▸ **Work required**:
Exact copies of all the lines below are needed, without the pictures.
◇ ◇ ◇ ◇ ◇
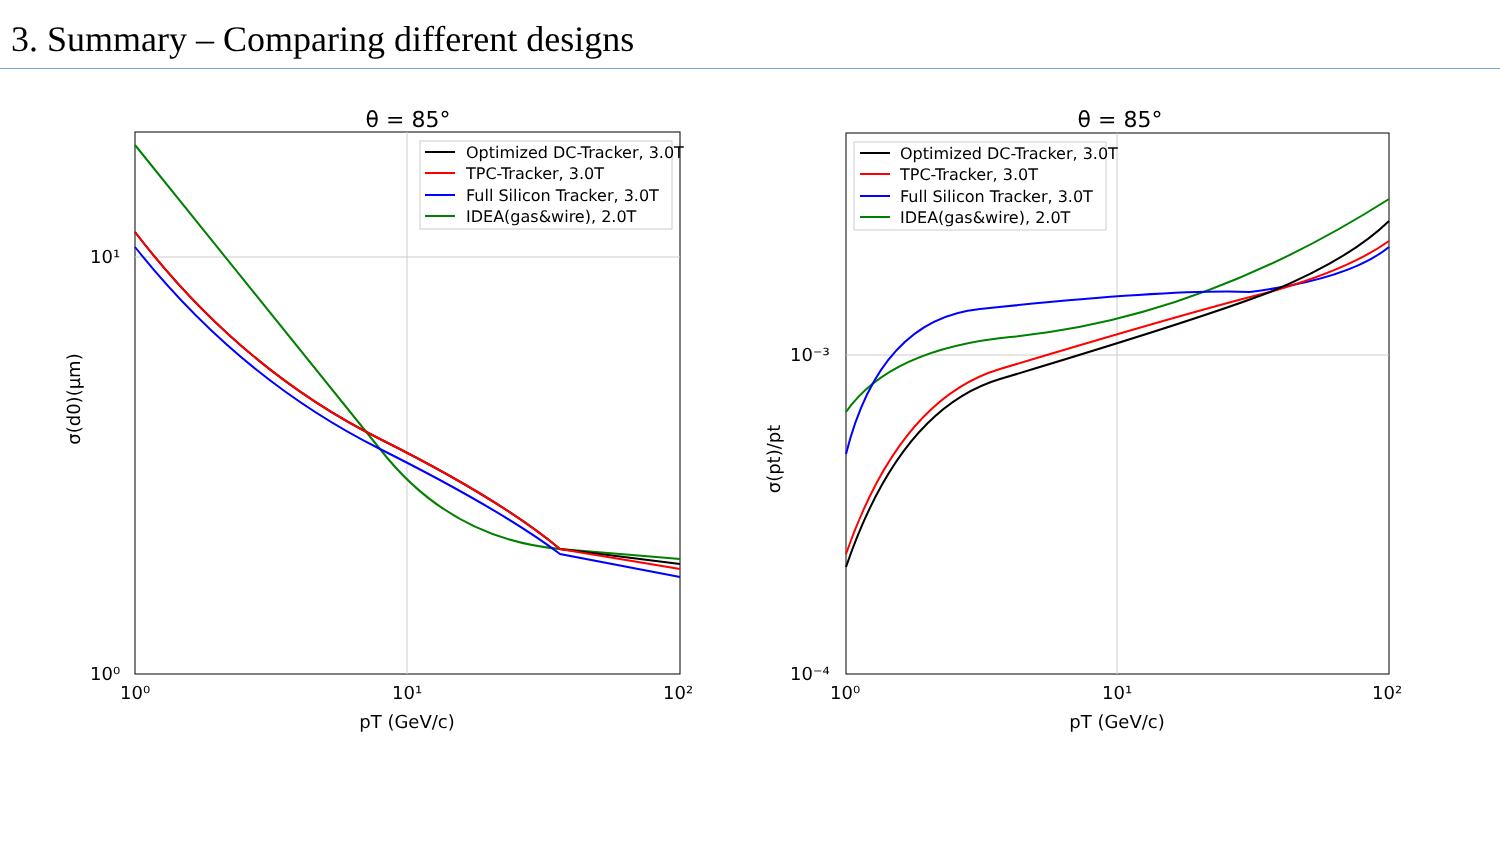3. Summary – Comparing different designs
θ = 85°
Optimized DC-Tracker, 3.0T
TPC-Tracker, 3.0T
Full Silicon Tracker, 3.0T
IDEA(gas&wire), 2.0T
10¹
10⁰
10⁰
10¹
10²
pT (GeV/c)
σ(d0)(μm)
θ = 85°
Optimized DC-Tracker, 3.0T
TPC-Tracker, 3.0T
Full Silicon Tracker, 3.0T
IDEA(gas&wire), 2.0T
10⁻³
10⁻⁴
10⁰
10¹
10²
pT (GeV/c)
σ(pt)/pt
◇ ◇ ◇ ◇ ◇
▸ **Your response**:
3. Summary – Comparing different designs
θ = 85°
Optimized DC-Tracker, 3.0T
TPC-Tracker, 3.0T
Full Silicon Tracker, 3.0T
IDEA(gas&wire), 2.0T
10¹
10⁰
10⁰
10¹
10²
pT (GeV/c)
σ(d0)(μm)
θ = 85°
Optimized DC-Tracker, 3.0T
TPC-Tracker, 3.0T
Full Silicon Tracker, 3.0T
IDEA(gas&wire), 2.0T
10⁻³
10⁻⁴
10⁰
10¹
10²
pT (GeV/c)
σ(pt)/pt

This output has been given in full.